The BOJ clearly does not want a stronger Yen. Abe-san and Kuroda-san will do anything in their power to push USDJPY back above 110.
During the good old non-volatile times, traders borrowed Yen, sold it, then levered up on other higher yielding assets. As long as USDJPY stayed flat or kept rising and volatility remained low, this strategy was very profitable.
The Brexit induced global market margin call forced traders to sell their positions, and buy back Yen. This is the driving force behind the Yen strength (aka carry trade unwind), and is why it is viewed in a negative light.
To coax traders back into the Yen casino, the BOJ will have to go nuclear. The problem is that they already own a majority of the Japanese Government Bonds (JGB) and equity markets. Therefore additional quantitative easing will be ineffective and impossible to implement. They tried negative interest rates and that backfired horribly. The next option is helicopter money. Print cash and hand it directly to the people and hope they buy something. This unsterilized money printing, if given enough time, will weaken the Yen back to the desired levels.
The PBOC cannot sit idly by and watch the USD rip higher. The PBOC tied its economy to the Dollar, and its rise is problematic.
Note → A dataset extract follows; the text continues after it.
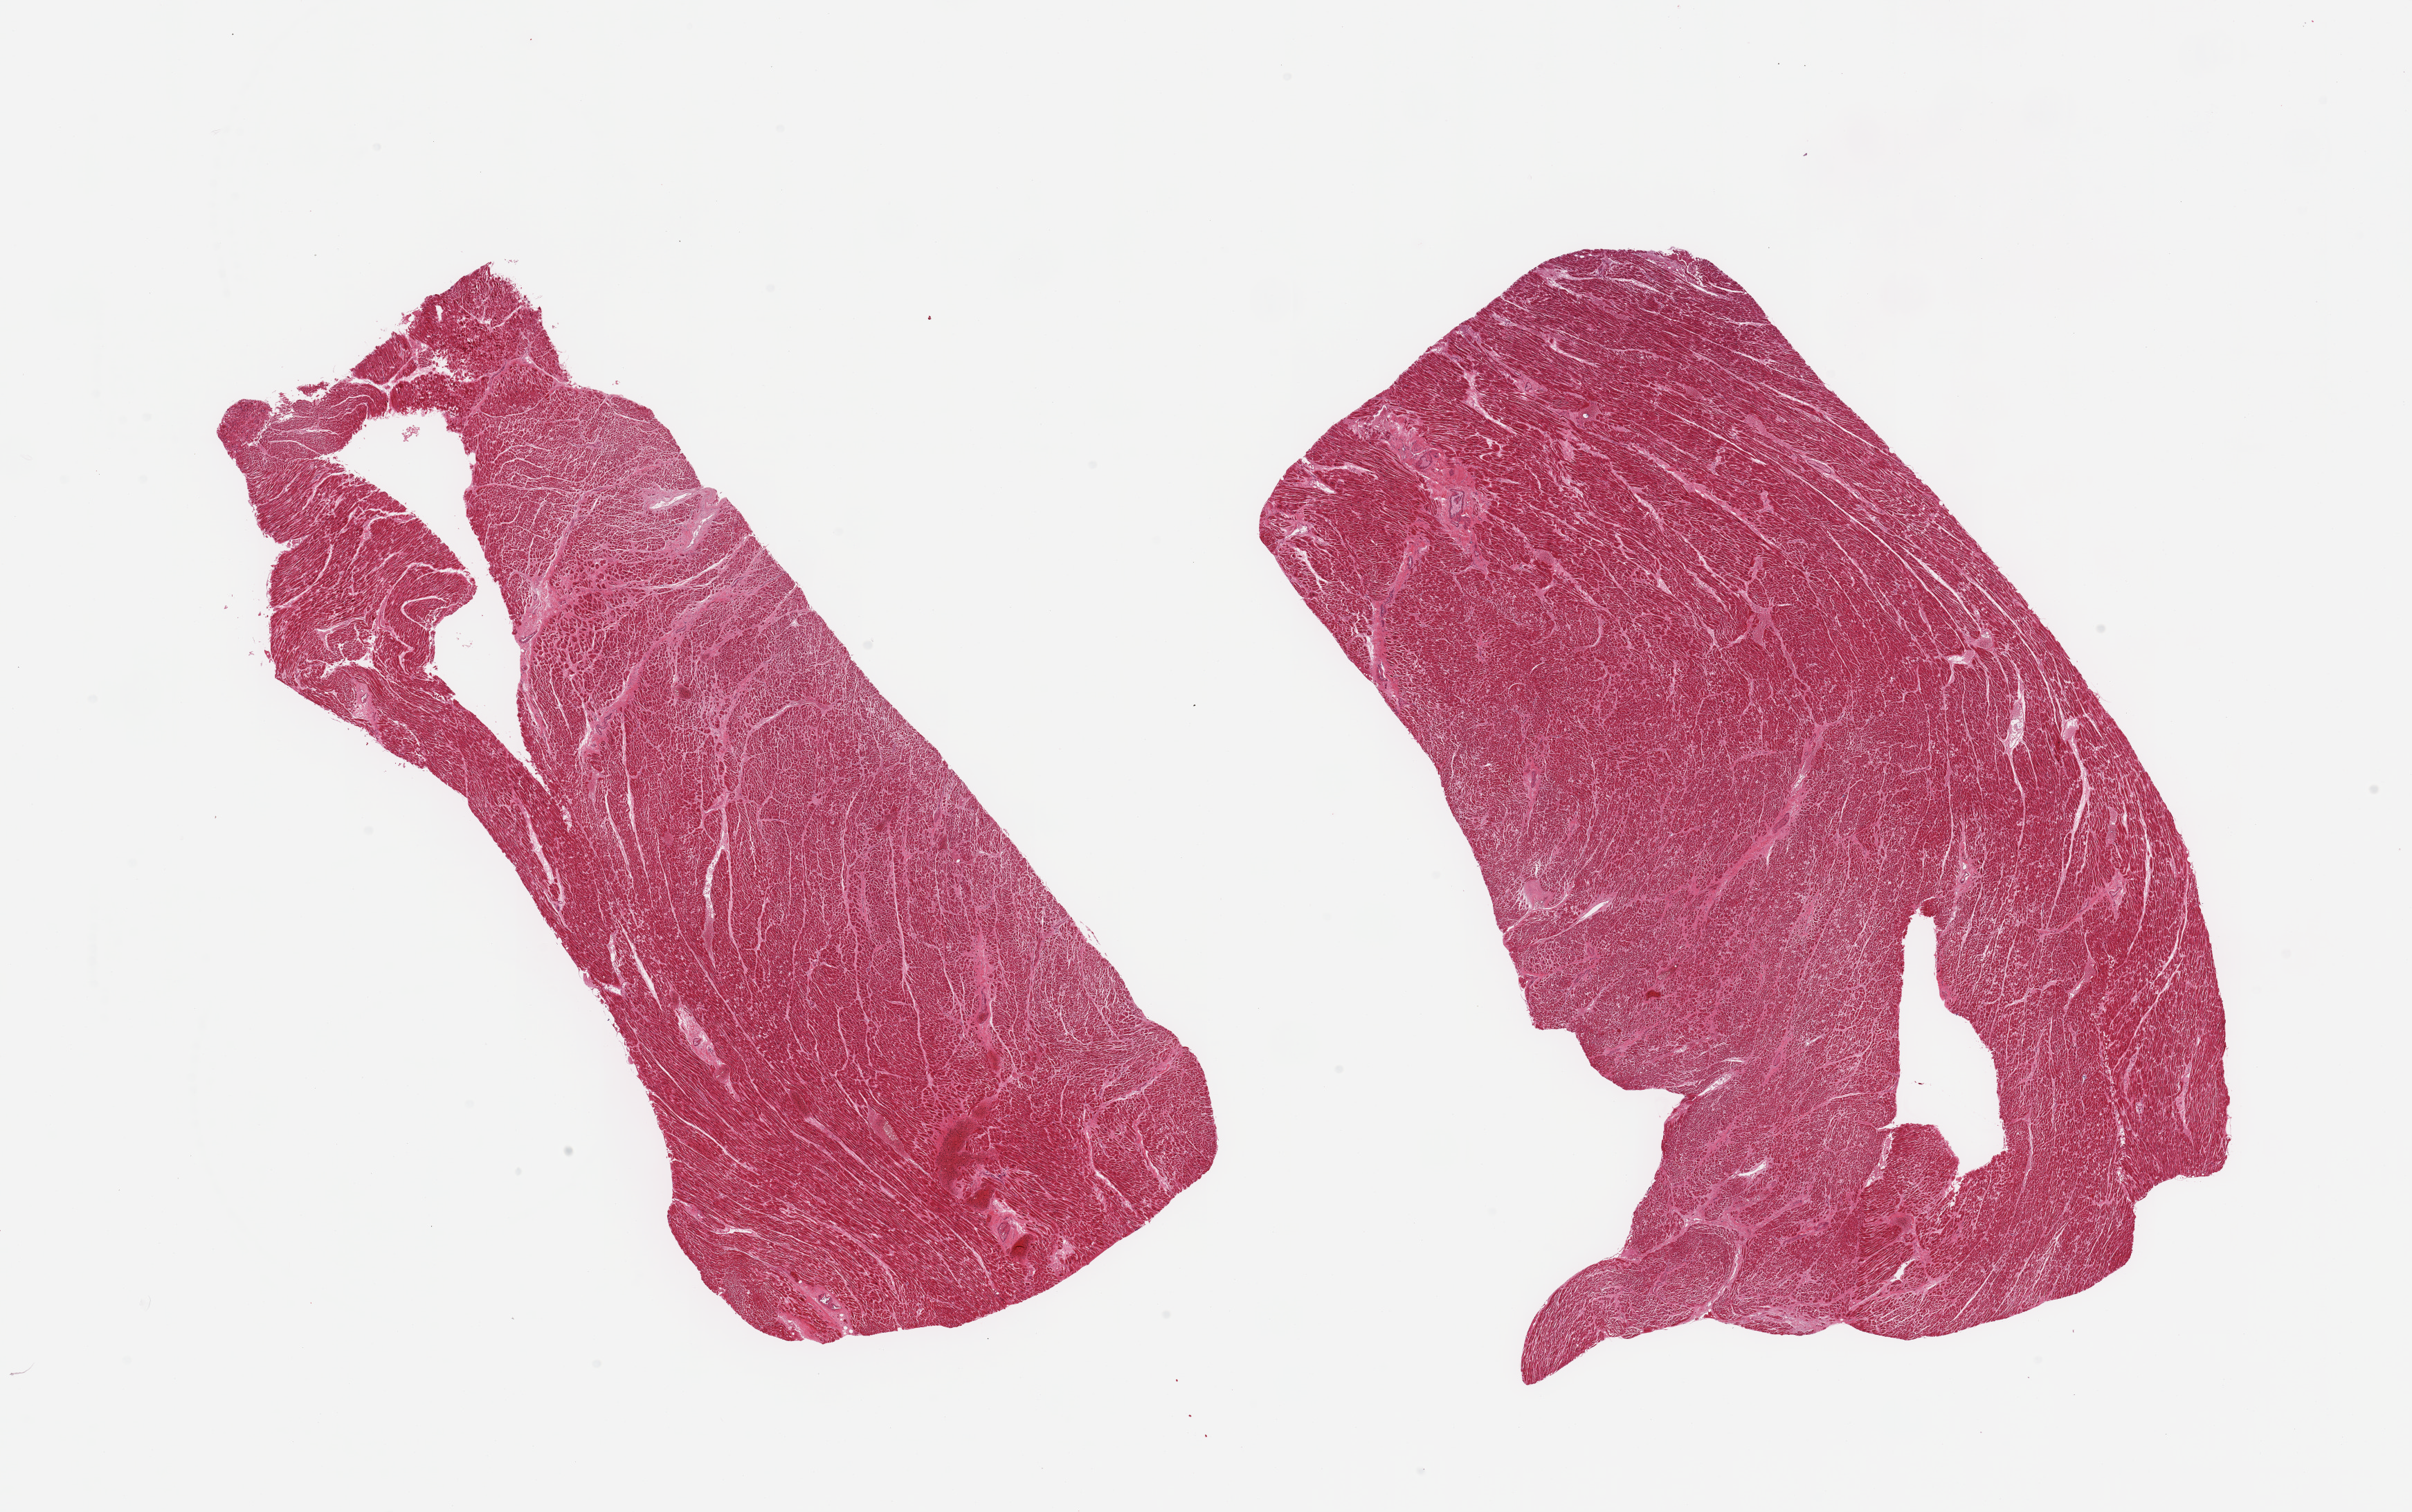
Whole-slide image, H&E stain, brightfield, shown as a low-resolution overview of the whole scanned area (about 27.6 x 17.3 mm, from a 20x scan). PAXgene-fixed paraffin-embedded (PFPE) section. Section of heart (target tissue). Donor tissue sample.
• review note (as recorded): 2 pieces, moderate chronic ischemic changes/interstitial fibrosis, focal microinfarcts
This morning the PBOC devalued the Yuan by the most since August 2015. Traders who want to divine the future actions of the PBOC should watch USDCNH closely.
Because USDCNH trades offshore, anyone is free to buy USD and sell CNH to express the view of further Yuan weakness. If the USDCNH trades too far away from onshore and more controlled USDCNY, the PBOC will either buy CNH offshore or weaken CNY onshore to close the gap.
The market turmoil is only in its second day. We have yet to see real money begin rotating out of Europe into America. The onslaught of money seeking a home in US Treasuries will continue to exert upward pressure on the USD. Therefore, the PBOC will aggressively weaken the Yuan until Grandma Yellen cries Uncle.
Once it becomes clear that the Fed will cut rates and re-institute some form of money printing, the PBOC will halt the devaluation of the Yuan.
The common theme above is money printing. Whether it’s Dollars, Yen, or Yuan, in the coming months there will be materially more of them sloshing around.
As global purchasing power falls due to rampant inflation, Bitcoin will become stronger.